BRIEF: Put every line of the entries below into a Markdown table with two columns, "Number" and "Text", numbering the rows in order and omitting any blank lines.

EXTRACTED INFORMATION:
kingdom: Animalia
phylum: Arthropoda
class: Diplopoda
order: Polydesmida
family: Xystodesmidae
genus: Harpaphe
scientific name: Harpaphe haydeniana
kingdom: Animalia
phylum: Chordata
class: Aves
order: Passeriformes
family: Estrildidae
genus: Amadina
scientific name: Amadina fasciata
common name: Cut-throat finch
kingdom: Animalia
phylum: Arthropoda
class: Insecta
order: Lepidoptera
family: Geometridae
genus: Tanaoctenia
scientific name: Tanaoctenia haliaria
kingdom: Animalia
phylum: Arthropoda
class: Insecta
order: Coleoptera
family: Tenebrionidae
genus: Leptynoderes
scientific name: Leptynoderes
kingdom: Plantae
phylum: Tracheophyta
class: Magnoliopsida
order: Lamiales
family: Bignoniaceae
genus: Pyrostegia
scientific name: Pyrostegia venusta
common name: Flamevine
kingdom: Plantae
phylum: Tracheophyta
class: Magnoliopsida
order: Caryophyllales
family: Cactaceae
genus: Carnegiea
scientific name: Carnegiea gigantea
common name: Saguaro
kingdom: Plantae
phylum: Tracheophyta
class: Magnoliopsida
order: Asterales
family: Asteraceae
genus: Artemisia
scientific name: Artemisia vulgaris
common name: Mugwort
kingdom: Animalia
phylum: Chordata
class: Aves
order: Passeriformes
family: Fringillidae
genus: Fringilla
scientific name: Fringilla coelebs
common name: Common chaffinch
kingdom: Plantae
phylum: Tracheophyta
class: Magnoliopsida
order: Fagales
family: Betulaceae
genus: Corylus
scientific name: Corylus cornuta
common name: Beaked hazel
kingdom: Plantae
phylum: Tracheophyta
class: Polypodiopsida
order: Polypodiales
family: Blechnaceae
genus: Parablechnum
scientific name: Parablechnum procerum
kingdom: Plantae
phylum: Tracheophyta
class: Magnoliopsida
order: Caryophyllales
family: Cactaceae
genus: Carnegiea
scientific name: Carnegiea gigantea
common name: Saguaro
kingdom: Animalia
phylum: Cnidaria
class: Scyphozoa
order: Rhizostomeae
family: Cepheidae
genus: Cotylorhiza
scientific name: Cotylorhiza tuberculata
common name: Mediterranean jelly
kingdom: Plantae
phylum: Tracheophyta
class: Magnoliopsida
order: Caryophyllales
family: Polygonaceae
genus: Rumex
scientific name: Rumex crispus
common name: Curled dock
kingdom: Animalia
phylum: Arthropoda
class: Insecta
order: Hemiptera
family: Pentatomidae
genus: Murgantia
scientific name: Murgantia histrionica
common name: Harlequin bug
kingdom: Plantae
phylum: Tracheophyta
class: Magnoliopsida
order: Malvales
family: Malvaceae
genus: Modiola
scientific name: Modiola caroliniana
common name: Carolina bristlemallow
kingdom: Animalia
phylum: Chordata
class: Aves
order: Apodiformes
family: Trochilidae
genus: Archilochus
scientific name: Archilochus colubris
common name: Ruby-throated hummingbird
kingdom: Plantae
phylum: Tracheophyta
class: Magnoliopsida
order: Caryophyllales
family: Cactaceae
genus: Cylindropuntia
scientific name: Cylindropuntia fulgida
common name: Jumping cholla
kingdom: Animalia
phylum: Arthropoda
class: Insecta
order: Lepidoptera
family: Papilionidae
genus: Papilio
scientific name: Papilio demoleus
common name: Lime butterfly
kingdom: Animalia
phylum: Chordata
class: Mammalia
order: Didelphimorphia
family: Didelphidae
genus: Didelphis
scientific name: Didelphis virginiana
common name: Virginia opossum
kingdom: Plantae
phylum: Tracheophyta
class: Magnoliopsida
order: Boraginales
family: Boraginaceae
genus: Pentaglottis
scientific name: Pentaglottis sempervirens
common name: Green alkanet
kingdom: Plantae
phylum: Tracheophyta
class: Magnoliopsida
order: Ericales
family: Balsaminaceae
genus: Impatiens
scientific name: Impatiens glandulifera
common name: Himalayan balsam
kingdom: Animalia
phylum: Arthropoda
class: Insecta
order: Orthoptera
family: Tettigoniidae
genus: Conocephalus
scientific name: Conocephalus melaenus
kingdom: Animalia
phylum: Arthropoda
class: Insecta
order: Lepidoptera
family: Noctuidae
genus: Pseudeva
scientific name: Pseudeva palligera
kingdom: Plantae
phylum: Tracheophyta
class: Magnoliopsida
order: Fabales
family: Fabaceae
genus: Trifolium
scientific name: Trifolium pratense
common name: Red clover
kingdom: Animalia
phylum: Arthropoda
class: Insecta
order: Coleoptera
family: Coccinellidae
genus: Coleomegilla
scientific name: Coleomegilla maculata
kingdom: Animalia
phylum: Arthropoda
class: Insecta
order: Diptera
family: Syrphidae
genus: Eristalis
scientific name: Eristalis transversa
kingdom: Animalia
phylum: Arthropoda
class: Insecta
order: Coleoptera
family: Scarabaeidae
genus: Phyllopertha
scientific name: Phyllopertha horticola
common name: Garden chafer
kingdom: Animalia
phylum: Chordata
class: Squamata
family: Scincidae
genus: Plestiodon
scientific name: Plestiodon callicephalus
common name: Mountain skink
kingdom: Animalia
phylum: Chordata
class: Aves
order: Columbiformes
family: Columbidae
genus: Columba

WRITTEN RESPONSE:
| Number | Text |
|---|---|
| 1 | kingdom: Animalia |
| 2 | phylum: Arthropoda |
| 3 | class: Diplopoda |
| 4 | order: Polydesmida |
| 5 | family: Xystodesmidae |
| 6 | genus: Harpaphe |
| 7 | scientific name: Harpaphe haydeniana |
| 8 | kingdom: Animalia |
| 9 | phylum: Chordata |
| 10 | class: Aves |
| 11 | order: Passeriformes |
| 12 | family: Estrildidae |
| 13 | genus: Amadina |
| 14 | scientific name: Amadina fasciata |
| 15 | common name: Cut-throat finch |
| 16 | kingdom: Animalia |
| 17 | phylum: Arthropoda |
| 18 | class: Insecta |
| 19 | order: Lepidoptera |
| 20 | family: Geometridae |
| 21 | genus: Tanaoctenia |
| 22 | scientific name: Tanaoctenia haliaria |
| 23 | kingdom: Animalia |
| 24 | phylum: Arthropoda |
| 25 | class: Insecta |
| 26 | order: Coleoptera |
| 27 | family: Tenebrionidae |
| 28 | genus: Leptynoderes |
| 29 | scientific name: Leptynoderes |
| 30 | kingdom: Plantae |
| 31 | phylum: Tracheophyta |
| 32 | class: Magnoliopsida |
| 33 | order: Lamiales |
| 34 | family: Bignoniaceae |
| 35 | genus: Pyrostegia |
| 36 | scientific name: Pyrostegia venusta |
| 37 | common name: Flamevine |
| 38 | kingdom: Plantae |
| 39 | phylum: Tracheophyta |
| 40 | class: Magnoliopsida |
| 41 | order: Caryophyllales |
| 42 | family: Cactaceae |
| 43 | genus: Carnegiea |
| 44 | scientific name: Carnegiea gigantea |
| 45 | common name: Saguaro |
| 46 | kingdom: Plantae |
| 47 | phylum: Tracheophyta |
| 48 | class: Magnoliopsida |
| 49 | order: Asterales |
| 50 | family: Asteraceae |
| 51 | genus: Artemisia |
| 52 | scientific name: Artemisia vulgaris |
| 53 | common name: Mugwort |
| 54 | kingdom: Animalia |
| 55 | phylum: Chordata |
| 56 | class: Aves |
| 57 | order: Passeriformes |
| 58 | family: Fringillidae |
| 59 | genus: Fringilla |
| 60 | scientific name: Fringilla coelebs |
| 61 | common name: Common chaffinch |
| 62 | kingdom: Plantae |
| 63 | phylum: Tracheophyta |
| 64 | class: Magnoliopsida |
| 65 | order: Fagales |
| 66 | family: Betulaceae |
| 67 | genus: Corylus |
| 68 | scientific name: Corylus cornuta |
| 69 | common name: Beaked hazel |
| 70 | kingdom: Plantae |
| 71 | phylum: Tracheophyta |
| 72 | class: Polypodiopsida |
| 73 | order: Polypodiales |
| 74 | family: Blechnaceae |
| 75 | genus: Parablechnum |
| 76 | scientific name: Parablechnum procerum |
| 77 | kingdom: Plantae |
| 78 | phylum: Tracheophyta |
| 79 | class: Magnoliopsida |
| 80 | order: Caryophyllales |
| 81 | family: Cactaceae |
| 82 | genus: Carnegiea |
| 83 | scientific name: Carnegiea gigantea |
| 84 | common name: Saguaro |
| 85 | kingdom: Animalia |
| 86 | phylum: Cnidaria |
| 87 | class: Scyphozoa |
| 88 | order: Rhizostomeae |
| 89 | family: Cepheidae |
| 90 | genus: Cotylorhiza |
| 91 | scientific name: Cotylorhiza tuberculata |
| 92 | common name: Mediterranean jelly |
| 93 | kingdom: Plantae |
| 94 | phylum: Tracheophyta |
| 95 | class: Magnoliopsida |
| 96 | order: Caryophyllales |
| 97 | family: Polygonaceae |
| 98 | genus: Rumex |
| 99 | scientific name: Rumex crispus |
| 100 | common name: Curled dock |
| 101 | kingdom: Animalia |
| 102 | phylum: Arthropoda |
| 103 | class: Insecta |
| 104 | order: Hemiptera |
| 105 | family: Pentatomidae |
| 106 | genus: Murgantia |
| 107 | scientific name: Murgantia histrionica |
| 108 | common name: Harlequin bug |
| 109 | kingdom: Plantae |
| 110 | phylum: Tracheophyta |
| 111 | class: Magnoliopsida |
| 112 | order: Malvales |
| 113 | family: Malvaceae |
| 114 | genus: Modiola |
| 115 | scientific name: Modiola caroliniana |
| 116 | common name: Carolina bristlemallow |
| 117 | kingdom: Animalia |
| 118 | phylum: Chordata |
| 119 | class: Aves |
| 120 | order: Apodiformes |
| 121 | family: Trochilidae |
| 122 | genus: Archilochus |
| 123 | scientific name: Archilochus colubris |
| 124 | common name: Ruby-throated hummingbird |
| 125 | kingdom: Plantae |
| 126 | phylum: Tracheophyta |
| 127 | class: Magnoliopsida |
| 128 | order: Caryophyllales |
| 129 | family: Cactaceae |
| 130 | genus: Cylindropuntia |
| 131 | scientific name: Cylindropuntia fulgida |
| 132 | common name: Jumping cholla |
| 133 | kingdom: Animalia |
| 134 | phylum: Arthropoda |
| 135 | class: Insecta |
| 136 | order: Lepidoptera |
| 137 | family: Papilionidae |
| 138 | genus: Papilio |
| 139 | scientific name: Papilio demoleus |
| 140 | common name: Lime butterfly |
| 141 | kingdom: Animalia |
| 142 | phylum: Chordata |
| 143 | class: Mammalia |
| 144 | order: Didelphimorphia |
| 145 | family: Didelphidae |
| 146 | genus: Didelphis |
| 147 | scientific name: Didelphis virginiana |
| 148 | common name: Virginia opossum |
| 149 | kingdom: Plantae |
| 150 | phylum: Tracheophyta |
| 151 | class: Magnoliopsida |
| 152 | order: Boraginales |
| 153 | family: Boraginaceae |
| 154 | genus: Pentaglottis |
| 155 | scientific name: Pentaglottis sempervirens |
| 156 | common name: Green alkanet |
| 157 | kingdom: Plantae |
| 158 | phylum: Tracheophyta |
| 159 | class: Magnoliopsida |
| 160 | order: Ericales |
| 161 | family: Balsaminaceae |
| 162 | genus: Impatiens |
| 163 | scientific name: Impatiens glandulifera |
| 164 | common name: Himalayan balsam |
| 165 | kingdom: Animalia |
| 166 | phylum: Arthropoda |
| 167 | class: Insecta |
| 168 | order: Orthoptera |
| 169 | family: Tettigoniidae |
| 170 | genus: Conocephalus |
| 171 | scientific name: Conocephalus melaenus |
| 172 | kingdom: Animalia |
| 173 | phylum: Arthropoda |
| 174 | class: Insecta |
| 175 | order: Lepidoptera |
| 176 | family: Noctuidae |
| 177 | genus: Pseudeva |
| 178 | scientific name: Pseudeva palligera |
| 179 | kingdom: Plantae |
| 180 | phylum: Tracheophyta |
| 181 | class: Magnoliopsida |
| 182 | order: Fabales |
| 183 | family: Fabaceae |
| 184 | genus: Trifolium |
| 185 | scientific name: Trifolium pratense |
| 186 | common name: Red clover |
| 187 | kingdom: Animalia |
| 188 | phylum: Arthropoda |
| 189 | class: Insecta |
| 190 | order: Coleoptera |
| 191 | family: Coccinellidae |
| 192 | genus: Coleomegilla |
| 193 | scientific name: Coleomegilla maculata |
| 194 | kingdom: Animalia |
| 195 | phylum: Arthropoda |
| 196 | class: Insecta |
| 197 | order: Diptera |
| 198 | family: Syrphidae |
| 199 | genus: Eristalis |
| 200 | scientific name: Eristalis transversa |
| 201 | kingdom: Animalia |
| 202 | phylum: Arthropoda |
| 203 | class: Insecta |
| 204 | order: Coleoptera |
| 205 | family: Scarabaeidae |
| 206 | genus: Phyllopertha |
| 207 | scientific name: Phyllopertha horticola |
| 208 | common name: Garden chafer |
| 209 | kingdom: Animalia |
| 210 | phylum: Chordata |
| 211 | class: Squamata |
| 212 | family: Scincidae |
| 213 | genus: Plestiodon |
| 214 | scientific name: Plestiodon callicephalus |
| 215 | common name: Mountain skink |
| 216 | kingdom: Animalia |
| 217 | phylum: Chordata |
| 218 | class: Aves |
| 219 | order: Columbiformes |
| 220 | family: Columbidae |
| 221 | genus: Columba |